• [TASK DESCRIPTION]: Skip the pictures and give back the rest of the listing exactly.

++++++++++++++++++++

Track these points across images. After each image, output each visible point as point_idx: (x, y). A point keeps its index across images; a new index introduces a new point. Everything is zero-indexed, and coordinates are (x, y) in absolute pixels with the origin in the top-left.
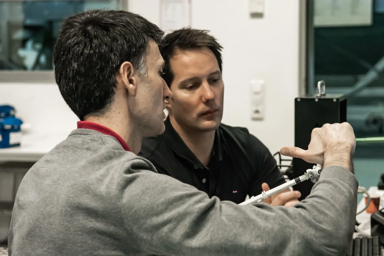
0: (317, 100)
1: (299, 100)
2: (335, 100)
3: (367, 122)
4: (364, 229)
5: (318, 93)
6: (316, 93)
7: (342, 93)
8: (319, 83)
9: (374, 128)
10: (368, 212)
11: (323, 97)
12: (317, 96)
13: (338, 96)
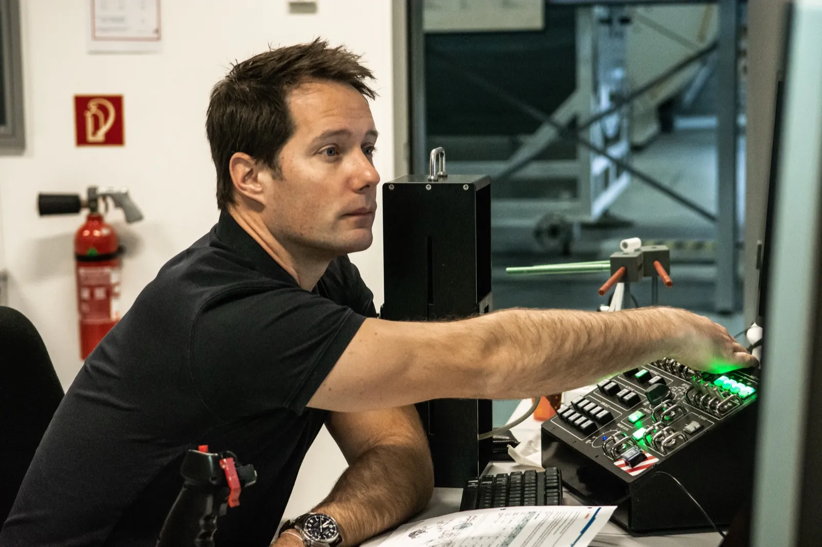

++++++++++++++++++++

• [EXPECTED ANSWER]:
Track these points across images. After each image, output each visible point as point_idx: (x, y). A point keeps its index across images; a new index introduces a new point. Everything is zero-indexed, and coordinates are (x, y) in absolute pixels with the origin in the top-left.
0: (317, 100)
1: (299, 100)
2: (335, 100)
3: (367, 122)
4: (364, 229)
5: (318, 93)
6: (316, 93)
7: (342, 93)
8: (319, 83)
9: (374, 128)
10: (368, 212)
11: (323, 97)
12: (317, 96)
13: (338, 96)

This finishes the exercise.